Print every entry exactly as written.

*** Opening of Data shown ***

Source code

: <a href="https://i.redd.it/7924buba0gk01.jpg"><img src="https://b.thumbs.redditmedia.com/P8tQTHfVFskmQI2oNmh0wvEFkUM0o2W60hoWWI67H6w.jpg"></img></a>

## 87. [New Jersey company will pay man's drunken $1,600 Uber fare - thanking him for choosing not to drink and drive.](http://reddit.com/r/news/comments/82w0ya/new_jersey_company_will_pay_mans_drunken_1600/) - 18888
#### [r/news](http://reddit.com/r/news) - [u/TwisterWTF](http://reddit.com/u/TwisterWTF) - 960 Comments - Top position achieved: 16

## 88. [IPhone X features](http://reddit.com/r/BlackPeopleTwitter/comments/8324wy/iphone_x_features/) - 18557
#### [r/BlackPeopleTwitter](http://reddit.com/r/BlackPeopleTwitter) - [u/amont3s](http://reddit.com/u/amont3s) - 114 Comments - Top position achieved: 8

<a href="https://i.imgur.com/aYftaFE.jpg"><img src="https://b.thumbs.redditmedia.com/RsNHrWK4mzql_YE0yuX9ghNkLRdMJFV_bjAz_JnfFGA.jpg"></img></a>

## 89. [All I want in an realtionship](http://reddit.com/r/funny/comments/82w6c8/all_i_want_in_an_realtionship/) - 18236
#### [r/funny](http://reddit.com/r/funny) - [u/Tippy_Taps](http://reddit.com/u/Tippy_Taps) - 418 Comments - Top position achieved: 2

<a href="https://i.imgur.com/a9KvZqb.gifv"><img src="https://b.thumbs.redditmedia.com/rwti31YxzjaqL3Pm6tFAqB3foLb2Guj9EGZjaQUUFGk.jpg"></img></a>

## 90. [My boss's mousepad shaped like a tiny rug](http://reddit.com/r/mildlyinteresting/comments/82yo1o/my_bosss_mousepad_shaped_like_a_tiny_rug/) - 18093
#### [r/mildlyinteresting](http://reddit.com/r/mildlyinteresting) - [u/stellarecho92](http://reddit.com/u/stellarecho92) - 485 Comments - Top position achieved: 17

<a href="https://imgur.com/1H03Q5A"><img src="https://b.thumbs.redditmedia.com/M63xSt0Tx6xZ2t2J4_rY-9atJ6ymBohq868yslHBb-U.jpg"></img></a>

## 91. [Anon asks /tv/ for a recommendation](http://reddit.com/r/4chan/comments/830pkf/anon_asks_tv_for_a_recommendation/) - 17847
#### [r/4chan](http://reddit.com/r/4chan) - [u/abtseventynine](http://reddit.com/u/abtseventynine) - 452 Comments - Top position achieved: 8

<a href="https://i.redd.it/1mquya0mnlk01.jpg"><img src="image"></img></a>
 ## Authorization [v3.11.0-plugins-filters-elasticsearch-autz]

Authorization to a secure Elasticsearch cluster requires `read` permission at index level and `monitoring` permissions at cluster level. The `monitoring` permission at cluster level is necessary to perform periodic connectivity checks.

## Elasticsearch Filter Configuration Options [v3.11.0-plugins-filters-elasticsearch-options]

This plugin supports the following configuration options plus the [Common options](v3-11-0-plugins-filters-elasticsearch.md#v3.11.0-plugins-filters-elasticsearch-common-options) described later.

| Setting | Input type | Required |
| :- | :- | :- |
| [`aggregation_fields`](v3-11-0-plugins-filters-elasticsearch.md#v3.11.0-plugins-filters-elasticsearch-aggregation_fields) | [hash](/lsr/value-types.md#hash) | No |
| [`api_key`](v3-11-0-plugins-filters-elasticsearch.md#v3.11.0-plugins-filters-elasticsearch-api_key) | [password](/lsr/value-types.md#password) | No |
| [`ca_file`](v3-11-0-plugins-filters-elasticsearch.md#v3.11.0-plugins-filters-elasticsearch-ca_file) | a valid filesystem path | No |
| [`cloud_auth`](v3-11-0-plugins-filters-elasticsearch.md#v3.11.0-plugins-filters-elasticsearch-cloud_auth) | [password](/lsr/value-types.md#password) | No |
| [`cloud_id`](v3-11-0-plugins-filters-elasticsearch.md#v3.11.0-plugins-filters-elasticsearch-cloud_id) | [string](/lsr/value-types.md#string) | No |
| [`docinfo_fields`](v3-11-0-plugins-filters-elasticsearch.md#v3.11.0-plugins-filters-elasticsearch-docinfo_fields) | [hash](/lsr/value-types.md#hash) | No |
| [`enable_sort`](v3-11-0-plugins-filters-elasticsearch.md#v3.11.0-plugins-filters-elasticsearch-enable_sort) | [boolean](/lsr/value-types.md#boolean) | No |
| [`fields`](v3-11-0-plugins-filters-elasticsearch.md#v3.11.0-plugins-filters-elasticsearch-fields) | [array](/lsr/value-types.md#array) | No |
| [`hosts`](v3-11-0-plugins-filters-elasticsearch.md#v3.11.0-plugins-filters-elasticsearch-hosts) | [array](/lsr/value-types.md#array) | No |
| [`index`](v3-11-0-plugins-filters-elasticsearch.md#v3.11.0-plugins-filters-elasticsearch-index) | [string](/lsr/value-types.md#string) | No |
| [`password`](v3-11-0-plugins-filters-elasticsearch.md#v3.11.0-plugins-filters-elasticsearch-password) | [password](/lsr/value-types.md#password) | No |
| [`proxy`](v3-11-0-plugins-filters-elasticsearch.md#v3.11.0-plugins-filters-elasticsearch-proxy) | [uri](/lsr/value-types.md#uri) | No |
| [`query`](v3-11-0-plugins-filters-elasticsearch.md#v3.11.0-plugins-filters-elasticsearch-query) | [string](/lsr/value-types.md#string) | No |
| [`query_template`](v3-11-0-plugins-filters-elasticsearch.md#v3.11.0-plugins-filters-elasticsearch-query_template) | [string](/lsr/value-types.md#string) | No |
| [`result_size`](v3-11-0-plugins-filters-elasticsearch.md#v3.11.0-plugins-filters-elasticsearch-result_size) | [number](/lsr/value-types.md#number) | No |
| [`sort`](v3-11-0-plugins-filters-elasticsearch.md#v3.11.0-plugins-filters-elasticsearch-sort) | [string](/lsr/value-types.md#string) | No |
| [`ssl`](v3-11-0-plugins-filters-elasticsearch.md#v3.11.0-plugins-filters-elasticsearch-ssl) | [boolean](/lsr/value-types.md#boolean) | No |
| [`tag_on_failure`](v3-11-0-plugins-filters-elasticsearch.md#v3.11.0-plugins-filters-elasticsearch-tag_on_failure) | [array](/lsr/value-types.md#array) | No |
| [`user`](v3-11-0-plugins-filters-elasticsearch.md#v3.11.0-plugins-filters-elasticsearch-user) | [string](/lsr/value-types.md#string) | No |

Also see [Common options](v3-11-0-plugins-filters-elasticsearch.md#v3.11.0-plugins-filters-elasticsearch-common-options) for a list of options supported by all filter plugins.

*** Close of Data shown ***

→ Expected output:
Source code

: <a href="https://i.redd.it/7924buba0gk01.jpg"><img src="https://b.thumbs.redditmedia.com/P8tQTHfVFskmQI2oNmh0wvEFkUM0o2W60hoWWI67H6w.jpg"></img></a>

## 87. [New Jersey company will pay man's drunken $1,600 Uber fare - thanking him for choosing not to drink and drive.](http://reddit.com/r/news/comments/82w0ya/new_jersey_company_will_pay_mans_drunken_1600/) - 18888
#### [r/news](http://reddit.com/r/news) - [u/TwisterWTF](http://reddit.com/u/TwisterWTF) - 960 Comments - Top position achieved: 16

## 88. [IPhone X features](http://reddit.com/r/BlackPeopleTwitter/comments/8324wy/iphone_x_features/) - 18557
#### [r/BlackPeopleTwitter](http://reddit.com/r/BlackPeopleTwitter) - [u/amont3s](http://reddit.com/u/amont3s) - 114 Comments - Top position achieved: 8

<a href="https://i.imgur.com/aYftaFE.jpg"><img src="https://b.thumbs.redditmedia.com/RsNHrWK4mzql_YE0yuX9ghNkLRdMJFV_bjAz_JnfFGA.jpg"></img></a>

## 89. [All I want in an realtionship](http://reddit.com/r/funny/comments/82w6c8/all_i_want_in_an_realtionship/) - 18236
#### [r/funny](http://reddit.com/r/funny) - [u/Tippy_Taps](http://reddit.com/u/Tippy_Taps) - 418 Comments - Top position achieved: 2

<a href="https://i.imgur.com/a9KvZqb.gifv"><img src="https://b.thumbs.redditmedia.com/rwti31YxzjaqL3Pm6tFAqB3foLb2Guj9EGZjaQUUFGk.jpg"></img></a>

## 90. [My boss's mousepad shaped like a tiny rug](http://reddit.com/r/mildlyinteresting/comments/82yo1o/my_bosss_mousepad_shaped_like_a_tiny_rug/) - 18093
#### [r/mildlyinteresting](http://reddit.com/r/mildlyinteresting) - [u/stellarecho92](http://reddit.com/u/stellarecho92) - 485 Comments - Top position achieved: 17

<a href="https://imgur.com/1H03Q5A"><img src="https://b.thumbs.redditmedia.com/M63xSt0Tx6xZ2t2J4_rY-9atJ6ymBohq868yslHBb-U.jpg"></img></a>

## 91. [Anon asks /tv/ for a recommendation](http://reddit.com/r/4chan/comments/830pkf/anon_asks_tv_for_a_recommendation/) - 17847
#### [r/4chan](http://reddit.com/r/4chan) - [u/abtseventynine](http://reddit.com/u/abtseventynine) - 452 Comments - Top position achieved: 8

<a href="https://i.redd.it/1mquya0mnlk01.jpg"><img src="image"></img></a>
 ## Authorization [v3.11.0-plugins-filters-elasticsearch-autz]

Authorization to a secure Elasticsearch cluster requires `read` permission at index level and `monitoring` permissions at cluster level. The `monitoring` permission at cluster level is necessary to perform periodic connectivity checks.

## Elasticsearch Filter Configuration Options [v3.11.0-plugins-filters-elasticsearch-options]

This plugin supports the following configuration options plus the [Common options](v3-11-0-plugins-filters-elasticsearch.md#v3.11.0-plugins-filters-elasticsearch-common-options) described later.

| Setting | Input type | Required |
| :- | :- | :- |
| [`aggregation_fields`](v3-11-0-plugins-filters-elasticsearch.md#v3.11.0-plugins-filters-elasticsearch-aggregation_fields) | [hash](/lsr/value-types.md#hash) | No |
| [`api_key`](v3-11-0-plugins-filters-elasticsearch.md#v3.11.0-plugins-filters-elasticsearch-api_key) | [password](/lsr/value-types.md#password) | No |
| [`ca_file`](v3-11-0-plugins-filters-elasticsearch.md#v3.11.0-plugins-filters-elasticsearch-ca_file) | a valid filesystem path | No |
| [`cloud_auth`](v3-11-0-plugins-filters-elasticsearch.md#v3.11.0-plugins-filters-elasticsearch-cloud_auth) | [password](/lsr/value-types.md#password) | No |
| [`cloud_id`](v3-11-0-plugins-filters-elasticsearch.md#v3.11.0-plugins-filters-elasticsearch-cloud_id) | [string](/lsr/value-types.md#string) | No |
| [`docinfo_fields`](v3-11-0-plugins-filters-elasticsearch.md#v3.11.0-plugins-filters-elasticsearch-docinfo_fields) | [hash](/lsr/value-types.md#hash) | No |
| [`enable_sort`](v3-11-0-plugins-filters-elasticsearch.md#v3.11.0-plugins-filters-elasticsearch-enable_sort) | [boolean](/lsr/value-types.md#boolean) | No |
| [`fields`](v3-11-0-plugins-filters-elasticsearch.md#v3.11.0-plugins-filters-elasticsearch-fields) | [array](/lsr/value-types.md#array) | No |
| [`hosts`](v3-11-0-plugins-filters-elasticsearch.md#v3.11.0-plugins-filters-elasticsearch-hosts) | [array](/lsr/value-types.md#array) | No |
| [`index`](v3-11-0-plugins-filters-elasticsearch.md#v3.11.0-plugins-filters-elasticsearch-index) | [string](/lsr/value-types.md#string) | No |
| [`password`](v3-11-0-plugins-filters-elasticsearch.md#v3.11.0-plugins-filters-elasticsearch-password) | [password](/lsr/value-types.md#password) | No |
| [`proxy`](v3-11-0-plugins-filters-elasticsearch.md#v3.11.0-plugins-filters-elasticsearch-proxy) | [uri](/lsr/value-types.md#uri) | No |
| [`query`](v3-11-0-plugins-filters-elasticsearch.md#v3.11.0-plugins-filters-elasticsearch-query) | [string](/lsr/value-types.md#string) | No |
| [`query_template`](v3-11-0-plugins-filters-elasticsearch.md#v3.11.0-plugins-filters-elasticsearch-query_template) | [string](/lsr/value-types.md#string) | No |
| [`result_size`](v3-11-0-plugins-filters-elasticsearch.md#v3.11.0-plugins-filters-elasticsearch-result_size) | [number](/lsr/value-types.md#number) | No |
| [`sort`](v3-11-0-plugins-filters-elasticsearch.md#v3.11.0-plugins-filters-elasticsearch-sort) | [string](/lsr/value-types.md#string) | No |
| [`ssl`](v3-11-0-plugins-filters-elasticsearch.md#v3.11.0-plugins-filters-elasticsearch-ssl) | [boolean](/lsr/value-types.md#boolean) | No |
| [`tag_on_failure`](v3-11-0-plugins-filters-elasticsearch.md#v3.11.0-plugins-filters-elasticsearch-tag_on_failure) | [array](/lsr/value-types.md#array) | No |
| [`user`](v3-11-0-plugins-filters-elasticsearch.md#v3.11.0-plugins-filters-elasticsearch-user) | [string](/lsr/value-types.md#string) | No |

Also see [Common options](v3-11-0-plugins-filters-elasticsearch.md#v3.11.0-plugins-filters-elasticsearch-common-options) for a list of options supported by all filter plugins.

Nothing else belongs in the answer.